I always believed in this: “You don’t miss it which you haven’t experienced”. If you haven’t seen the milky way, you don’t know how beautiful it is and how small you are.
But fear is the exception to the rule. When you live in a world of fear, you forget what life without fear is. You condition yourself to that knot in your stomach. You drink 15 cups of coffee to overcome it.
And if you are brave and lucky and you catch a break, you get another chance in life, you snap out of the cycle. You relax. You realize what life without fear is. And then when you are afraid of something, you realize that it is not the norm to be fearful. Something is awry. And when you realize that, is when you start to take action. When you take baby steps to get of fear.
The mind is a powerful but terrible thing. Of all the tools it has in its disposal, fear is the most powerful, primal thing of them all.
I can’t quite explain it yet, but I think it will be clear to me at a later stage in my life, true love is the antidote to fear. But I need to experience it first hand a lot more to conclude.
Adada Anand… What a write up.. Very well written. This gives me an idea for a toastmaster speech. I think, among the directors, Tarantino is the master in working with gripping fear , despite all that gore.

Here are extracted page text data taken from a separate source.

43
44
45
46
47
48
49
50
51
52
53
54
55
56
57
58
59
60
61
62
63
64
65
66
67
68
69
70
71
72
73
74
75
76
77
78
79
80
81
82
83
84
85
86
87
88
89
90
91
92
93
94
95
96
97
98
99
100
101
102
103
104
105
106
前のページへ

“But fear is the exception to the rule. When you live in a world of fear, you forget what life without fear is. You condition yourself to that knot in your stomach” – Well said
true love is the antidote to fear – Your assumption is right – coming from someone with experience.
Thanks Shoba. I blame it on a combination of hypnagogic state (google Edison ball bearings) Andy keyboard diarrhea (TM) :).
Tarantino is backing off gore a bit. But I wish he just stays at the top and not go overboard much. More people will appreciate him then.
* and my keyboard …
Of all the things you said Anand – I will have to take one shining phrase: “True love is the antidote to fear”
In that one sentence, there is the healing process and the hope for what can be.
I think it was the gist of what I have read in one of the Brian Weiss books.
While reading about pi and the feeling of constant fear, my mind drifted towards fear and decided not to entertain my wish to see the movie ever. As the post continues to battered women and abuse, more so living in India I am exposed a lot these days day in and out to people of all walks of life. Constant pity, rage, and whatnot has been bothering me ever since. I bet the ones who make such statements are not really battered themselves. If they go thru, they will know.
It is a mindset change that is required Charu. In a place rife with dowry, abuse – it is all down to one thing. The woman is seen as an object – a material possession. That needs to change. I used to think we are making small baby steps towards change, but it doesn’t look like it. A hundred years from now, I don’t know whether things will be vastly different.
BTW, the biggest problem I had with the movie:
How come Pi is clean shaven throughout the movie while his hair on the head grows exponentially?
🙂 That is funny! Maybe he is one of those guys who hadn’t sprouted facial hair till much later in years!